Brian comments: Thanks for that, Patrick. But I don’t envisage that I shall qualify for first place in the queue for vaccines. I just hope not to be too far behind yourself <s>. And, incidentally, my wife argues that at our age, even though more vulnerable than most on age grounds, we should be right at the end of the queue, well behind everyone younger than us. As usual, she’s probably right.
An excellent summary. One minor disagreement, if I may: you say that the initial outbreak will probably be "in a developing country where … there is little or no capacity for producing or distributing vaccines."
It is true that few developing countries can produce vaccines. But most have functioning systems to distribute vaccines. A little-recognised but hugely important change in the last thirty years is that thanks largely to the World Health Organisation working with developing countries, more than three quarters of the world’s children now receive some form of immunization – with vaccination reaching children even in very remote and rural areas. (Unfortunately, coverage in Nigeria, the country you mention, substantially lags behind even much poorer countries.) Building up capacity in developing countries to vaccinate their populations is an investment we can make which is cost-effective, and which will be of benefit to all of us regardless of whether, and when, bird flu mutates into a form which is readily transmitted between humans.
Brian comments: Thanks for this useful (and somewhat encouraging) correction. Thank you also for your helpful oral comments made to me in the course of preparation of this post, including your pointing out the dilemma that could well face a British government whose drug companies have produced a limited quantity of specific vaccines against the pandemic flu strain, and which then has to choose between (a) using it to immunise as many vulnerable and essential groups of its own British citizens as possible in advance of the pandemic taking a major hold in Britain, or (b) despatching it to a much poorer Asian or African country where the pandemic is already raging. Would UK public opinion accept option (b) on the basis that all available vaccines should go to where they are most needed, in our own medium-term interests as well as those in the country first affected? Would the Sun and the Daily Mail?
Please also now see the Update appended to the original post.
Oh dear, trust me to mix up my H5 & H1 haemaglutinins, I shouldn’t write when watching the golf.
Brian writes: We forgive you.
Brian,
The UK Influenza Pandemic Contingency’s Plan October 2005 very clearly sets out what the government’s priorities would be in the event of a flu pandemic –
Limiting workplace absenteeism – 4 references (Pages 25, 30, 31 and 49).
Restricting access to the UK – 2 references (Pages 21 and 33)
Providing antivirals to infants over the age of 1 – 1 reference (Page 26).
It certainly gave me a start when I read it.
Brian adds: Many thanks. Martin has kindly also pointed out to me that he has a (highly readable and disturbing) post on his own blog from last January, analysing the implications of the government’s Contingency Plan.

━━━━━━━━━━━━━━━━

== Task prompt ==
Quote the comment thread on pandemic flu vaccines word for word, from "Please also now" to "(Pages 21 and 33)", inclusive. The entries that follow are taken from a different source than the comment thread.

━━━━━━━━━━━━━━━━

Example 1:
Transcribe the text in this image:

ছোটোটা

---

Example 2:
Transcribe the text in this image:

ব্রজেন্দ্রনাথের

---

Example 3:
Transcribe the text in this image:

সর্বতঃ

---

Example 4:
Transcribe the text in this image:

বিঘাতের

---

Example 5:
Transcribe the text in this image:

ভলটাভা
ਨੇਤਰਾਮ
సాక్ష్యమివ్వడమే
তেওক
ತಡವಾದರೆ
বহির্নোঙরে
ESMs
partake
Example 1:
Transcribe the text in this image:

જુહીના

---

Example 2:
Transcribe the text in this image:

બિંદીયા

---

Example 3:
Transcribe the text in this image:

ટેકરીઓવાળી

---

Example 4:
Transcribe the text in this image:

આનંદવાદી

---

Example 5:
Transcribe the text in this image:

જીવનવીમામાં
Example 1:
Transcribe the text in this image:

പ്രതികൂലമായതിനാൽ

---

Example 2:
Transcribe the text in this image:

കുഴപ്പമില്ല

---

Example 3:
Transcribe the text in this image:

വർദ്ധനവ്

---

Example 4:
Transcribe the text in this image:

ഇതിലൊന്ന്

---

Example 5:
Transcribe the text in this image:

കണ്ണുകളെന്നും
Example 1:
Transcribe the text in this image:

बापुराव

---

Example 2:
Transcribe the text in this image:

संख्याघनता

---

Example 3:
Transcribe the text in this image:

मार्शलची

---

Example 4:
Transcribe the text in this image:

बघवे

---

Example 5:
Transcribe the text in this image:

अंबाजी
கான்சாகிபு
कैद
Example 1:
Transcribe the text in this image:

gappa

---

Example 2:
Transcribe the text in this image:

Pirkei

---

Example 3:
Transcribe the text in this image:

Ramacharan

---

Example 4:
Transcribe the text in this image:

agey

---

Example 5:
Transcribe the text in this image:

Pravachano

━━━━━━━━━━━━━━━━

== Answer to the problem ==
Please also now see the Update appended to the original post.
Oh dear, trust me to mix up my H5 & H1 haemaglutinins, I shouldn’t write when watching the golf.
Brian writes: We forgive you.
Brian,
The UK Influenza Pandemic Contingency’s Plan October 2005 very clearly sets out what the government’s priorities would be in the event of a flu pandemic –
Limiting workplace absenteeism – 4 references (Pages 25, 30, 31 and 49).
Restricting access to the UK – 2 references (Pages 21 and 33)